Let’s start from a fact: the environmental impact of packaging is much lower than that of dairy products.
This, of course, does not justify over-sizing solutions (over-packaging). Especially when the goal is only to increase the volume of products to ensure greater visibility on the shelves. If over-packaging is an environmental (also) problem, the exact opposite (under-packaging) is even more dangerous. The reason is simple: a packaging that does not fulfil its functions risks generating food waste with disastrous repercussions in economic, social and even environmental terms.
As shown in the graph, packaging solutions that guarantee the least environmental impact are designed to optimize the use of materials in relation to the performance of shelf life, transportability, accessibility. It is, in fact, a balanced packaging, which is proposed with the right measure: enough and what is needed.

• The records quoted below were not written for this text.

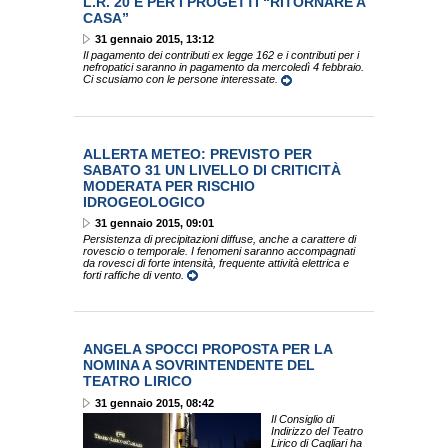
L.R. 20 E PER I PROGETTI “RITORNARE A
CASA”
31 gennaio 2015, 13:12
Il pagamento dei contributi ex legge 162 e i contributi per i
nefropatici saranno in pagamento da mercoledì 4 febbraio.
Ci scusiamo con le persone interessate.
ALLERTA METEO: PREVISTO PER
SABATO 31 UN LIVELLO DI CRITICITÀ
MODERATA PER RISCHIO
IDROGEOLOGICO
31 gennaio 2015, 09:01
Persistenza di precipitazioni diffuse, anche a carattere di
rovescio o temporale. I fenomeni saranno accompagnati
da rovesci di forte intensità, frequente attività elettrica e
forti raffiche di vento.
ANGELA SPOCCI PROPOSTA PER LA
NOMINA A SOVRINTENDENTE DEL
TEATRO LIRICO
31 gennaio 2015, 08:42
Il Consiglio di
Indirizzo del Teatro
Lirico di Cagliari ha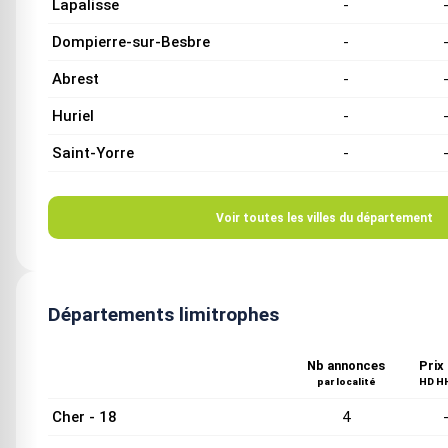
Lapalisse
-
Dompierre-sur-Besbre
-
Abrest
-
Huriel
-
Saint-Yorre
-
Voir toutes les villes du département
Départements limitrophes
Nb annonces
Prix
par localité
HD HH
Cher - 18
4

What happens in the case of over-packaging? The environmental impact increases linearly. This is due to an excessive and unnecessary use of packaging materials.
Whereas in the case of under-packaging? The environmental impact unfortunately increases exponentially. This, for dairy products, is due to the food waste that is generated by the lack of ability of the packaging to ensure the correct storage and accessibility of products.
One area of packaging, often taboo, but very important to promote sustainable production and consumption systems is communication. Packaging is in fact the informative interface that connects the consumer with the product. It is therefore essential to acquire knowledge (including environmental) on the content and its container. Through packaging, the consumer must be informed about storage methods, how they are prepared and administered, and how they are disposed of. Packaging must guarantee the best information, the most useful and necessary.
In order to be communicatively balanced, packaging must not exaggerate in its promises but must balance what it says with what it contains and conveys, avoiding the overcrowding of information that confuses the beneficiary.